The first flight across Australia departed from Point Cook in
1919, with Captain (later Air Vice-Marshal) Henry Wrigley in the
cockpit After WWI, in which he received a Distinguished Flying
Cross, AVM Wrigley devoted his career to developing air power
doctrine, establishing himself as Australia’s first authoritative
commentator on the subject.
Australia’s first air-sea rescue flight was also made from Point
Cook. Flying instructor Captain William Stutt and his mechanic
Sergeant Abner Dalzell left Point Cook in a De Havilland 9A biplane
on September 5 1920, to search for a missing schooner, Amelia
J, which had disappeared while crossing Bass Strait.
A second plane also joined the search, piloted by Major William
Anderson, who saw CAPT Stutt’s aircraft fly into a cloud and disappear.
Despite extensive searches, the missing aircraft and schooner
were never found.
I wandered the desolate row of buildings in the darkness. There
have been some terrifying accounts, such as some of the recorded
occurrences in the fire section at Point Cook.

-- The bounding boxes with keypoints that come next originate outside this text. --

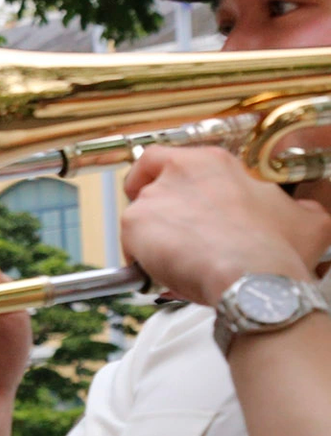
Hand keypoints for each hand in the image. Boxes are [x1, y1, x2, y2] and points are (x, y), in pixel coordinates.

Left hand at [122, 146, 330, 305]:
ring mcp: (153, 196)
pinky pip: (129, 245)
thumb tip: (303, 211)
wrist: (251, 277)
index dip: (160, 177)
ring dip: (151, 239)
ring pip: (138, 217)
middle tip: (168, 232)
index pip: (167, 159)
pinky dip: (141, 261)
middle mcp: (177, 172)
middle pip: (148, 186)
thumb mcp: (305, 220)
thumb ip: (297, 209)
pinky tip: (164, 273)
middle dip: (156, 210)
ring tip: (175, 262)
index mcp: (214, 163)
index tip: (165, 191)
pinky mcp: (134, 223)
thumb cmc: (274, 251)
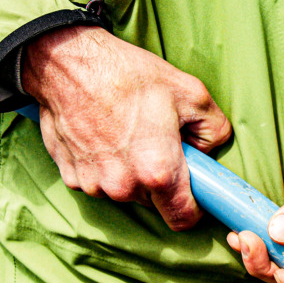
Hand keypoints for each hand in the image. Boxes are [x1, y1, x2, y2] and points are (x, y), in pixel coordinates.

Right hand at [23, 25, 231, 230]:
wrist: (68, 64)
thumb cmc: (129, 75)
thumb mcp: (191, 93)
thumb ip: (215, 129)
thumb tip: (209, 150)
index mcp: (158, 171)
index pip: (183, 218)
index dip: (194, 207)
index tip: (195, 190)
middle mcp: (124, 186)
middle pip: (156, 202)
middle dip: (164, 180)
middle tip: (161, 143)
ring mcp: (94, 184)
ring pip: (127, 192)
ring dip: (134, 173)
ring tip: (130, 134)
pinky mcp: (71, 178)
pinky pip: (101, 182)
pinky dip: (108, 166)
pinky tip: (106, 137)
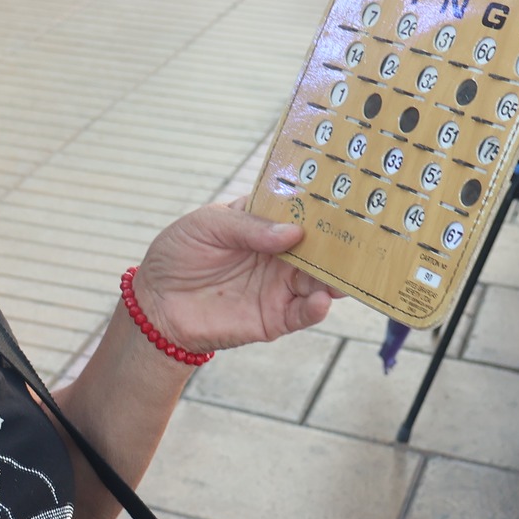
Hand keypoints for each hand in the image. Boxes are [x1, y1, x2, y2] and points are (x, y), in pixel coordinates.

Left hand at [133, 204, 336, 354]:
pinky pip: (303, 314)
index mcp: (264, 224)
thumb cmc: (177, 255)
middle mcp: (279, 254)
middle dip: (340, 244)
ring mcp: (279, 286)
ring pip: (319, 280)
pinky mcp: (274, 318)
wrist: (155, 304)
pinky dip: (316, 308)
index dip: (322, 207)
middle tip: (363, 239)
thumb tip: (294, 233)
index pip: (301, 212)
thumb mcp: (207, 226)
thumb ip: (248, 226)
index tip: (347, 200)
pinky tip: (321, 300)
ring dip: (335, 277)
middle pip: (319, 248)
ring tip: (344, 273)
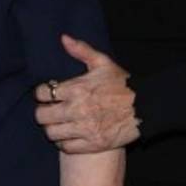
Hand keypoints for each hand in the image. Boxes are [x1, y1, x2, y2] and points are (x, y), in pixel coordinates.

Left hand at [35, 34, 139, 153]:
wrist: (145, 107)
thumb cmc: (122, 84)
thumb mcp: (103, 62)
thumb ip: (81, 50)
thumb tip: (63, 38)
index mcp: (77, 89)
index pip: (43, 93)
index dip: (41, 93)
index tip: (46, 93)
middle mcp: (78, 110)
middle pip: (42, 116)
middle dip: (42, 111)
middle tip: (48, 109)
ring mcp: (85, 129)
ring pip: (51, 133)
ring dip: (50, 128)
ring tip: (55, 123)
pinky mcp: (92, 144)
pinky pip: (66, 147)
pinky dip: (63, 142)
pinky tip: (66, 135)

Many of the Air Force firemen who occupied the fire section on
24- hour shifts, until it was closed down in the 1990s, claimed
to have a resident ghost in their building. WGCDR Llewelyn recorded
accounts of the ghost “rattling cups, opening doors and causing
the floor to creak with his footsteps”.
“Leading Aircraftman Nick Dennis had no experience or knowledge
of the haunted fire section when he was awakened around 2am in
May 1989 by tapping on the window and the sound of someone talking.”

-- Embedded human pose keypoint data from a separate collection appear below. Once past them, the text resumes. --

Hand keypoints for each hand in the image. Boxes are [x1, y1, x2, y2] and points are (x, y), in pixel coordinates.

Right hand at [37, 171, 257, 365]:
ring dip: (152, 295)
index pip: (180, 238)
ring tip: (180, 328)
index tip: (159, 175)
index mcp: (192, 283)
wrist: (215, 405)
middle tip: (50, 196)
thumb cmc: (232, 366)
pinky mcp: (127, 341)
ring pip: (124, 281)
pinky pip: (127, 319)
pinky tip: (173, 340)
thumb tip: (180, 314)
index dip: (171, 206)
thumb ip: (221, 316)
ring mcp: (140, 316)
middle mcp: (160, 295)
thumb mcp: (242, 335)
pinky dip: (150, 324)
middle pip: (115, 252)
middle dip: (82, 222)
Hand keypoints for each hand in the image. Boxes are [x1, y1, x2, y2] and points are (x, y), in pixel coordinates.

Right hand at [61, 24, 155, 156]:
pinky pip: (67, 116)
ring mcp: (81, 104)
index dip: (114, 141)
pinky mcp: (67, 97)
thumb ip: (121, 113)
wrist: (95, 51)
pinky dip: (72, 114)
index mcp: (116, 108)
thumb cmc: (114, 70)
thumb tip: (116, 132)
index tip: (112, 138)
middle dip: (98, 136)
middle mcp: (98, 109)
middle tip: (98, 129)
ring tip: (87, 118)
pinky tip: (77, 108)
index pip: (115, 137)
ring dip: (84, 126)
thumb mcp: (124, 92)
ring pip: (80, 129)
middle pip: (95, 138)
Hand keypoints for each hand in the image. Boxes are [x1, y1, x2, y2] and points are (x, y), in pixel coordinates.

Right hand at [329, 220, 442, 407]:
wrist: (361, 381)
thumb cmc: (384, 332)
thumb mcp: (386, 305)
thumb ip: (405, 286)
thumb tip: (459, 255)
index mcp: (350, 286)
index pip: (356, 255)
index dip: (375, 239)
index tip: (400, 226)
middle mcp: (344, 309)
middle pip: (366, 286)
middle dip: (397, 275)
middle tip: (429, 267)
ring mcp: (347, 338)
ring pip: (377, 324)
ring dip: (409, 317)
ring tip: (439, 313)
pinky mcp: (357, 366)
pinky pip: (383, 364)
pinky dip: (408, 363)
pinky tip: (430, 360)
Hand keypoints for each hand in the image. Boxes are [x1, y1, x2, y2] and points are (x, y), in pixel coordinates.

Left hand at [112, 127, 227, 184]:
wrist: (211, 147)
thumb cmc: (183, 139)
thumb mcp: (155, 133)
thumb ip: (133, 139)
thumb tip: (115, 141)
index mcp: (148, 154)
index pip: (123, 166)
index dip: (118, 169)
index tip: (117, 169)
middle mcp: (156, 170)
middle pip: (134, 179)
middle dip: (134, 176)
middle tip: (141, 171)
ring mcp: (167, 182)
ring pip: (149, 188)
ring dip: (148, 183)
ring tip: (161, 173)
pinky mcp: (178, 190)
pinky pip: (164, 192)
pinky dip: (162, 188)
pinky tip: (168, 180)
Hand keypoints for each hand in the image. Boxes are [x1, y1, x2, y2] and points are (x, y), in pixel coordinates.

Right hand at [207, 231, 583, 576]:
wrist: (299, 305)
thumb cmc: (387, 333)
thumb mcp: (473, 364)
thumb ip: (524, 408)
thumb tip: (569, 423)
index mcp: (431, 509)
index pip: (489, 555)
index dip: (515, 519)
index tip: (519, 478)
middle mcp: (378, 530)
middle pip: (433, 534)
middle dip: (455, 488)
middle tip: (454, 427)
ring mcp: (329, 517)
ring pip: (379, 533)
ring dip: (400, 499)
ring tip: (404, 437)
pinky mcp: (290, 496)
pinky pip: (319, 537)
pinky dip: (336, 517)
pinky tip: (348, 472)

According to LAC Dennis, the voice was saying, “Can you remember
back to 1980?”. As he rolled over, the voice said, “I saw your
leg move”. Another Air Force fireman had a more terrifying experience
while sleeping in the firehouse during the same year.
“This young fireman actually felt unseen hands pressing down on
his legs and shoulders,” WGCDR Llewelyn writes. “Although a powerfully
built man, he was unable to raise himself from his bed.” This
happened to the same man on three different occasions during mid-1989,
after which he refused to work on night shift.
As I neared the western end of the row of hangers, I couldn’t
help but glance at the air traffic control tower. A figure has
been seen in the unused tower on several occasions, although the
tower’s not particularly old. The previous air traffic control
tower was also the centre of a string of unusual occurrences before
it was pulled down.
An airman hanged himself there and the base firemen claimed to
see his outline in the vacant building as lights turned on and
off.
Having reached the end of the row, I’d successfully challenged
my fear and kept my nerves in check. The hanger building I had reached
was a little different to the others.
Grey in colour and with no windows, it once held a German aircraft,
brought back to Australia after WWI in secret, which was kept on
the airbase and examined by some of the military’s top technicians.
The unnamed but highly advanced aircraft apparently took Australian
aviation in new directions and shaped the future of aircraft technology
development.
Having reached the end of my selfguided tour, I’d explored at midnight
a section of Point Cook that some of the base’s guard patrols have
apparently refused to enter after dark.
I’ve walked the same ground that the Air Force’s founding fathers
walked as they built an entirely new kind of warfare based on emerging
technology.
The old buildings have stood through some of Australian aviation’s
pioneering moments, its greatest successes and most tragic disasters.
The wind was beginning to die down as I turned to look back along
the row of buildings. Having made it this far, I didn’t expect it
would be too much trouble to walk the 500m back through the strip
of old buildings and return to my car.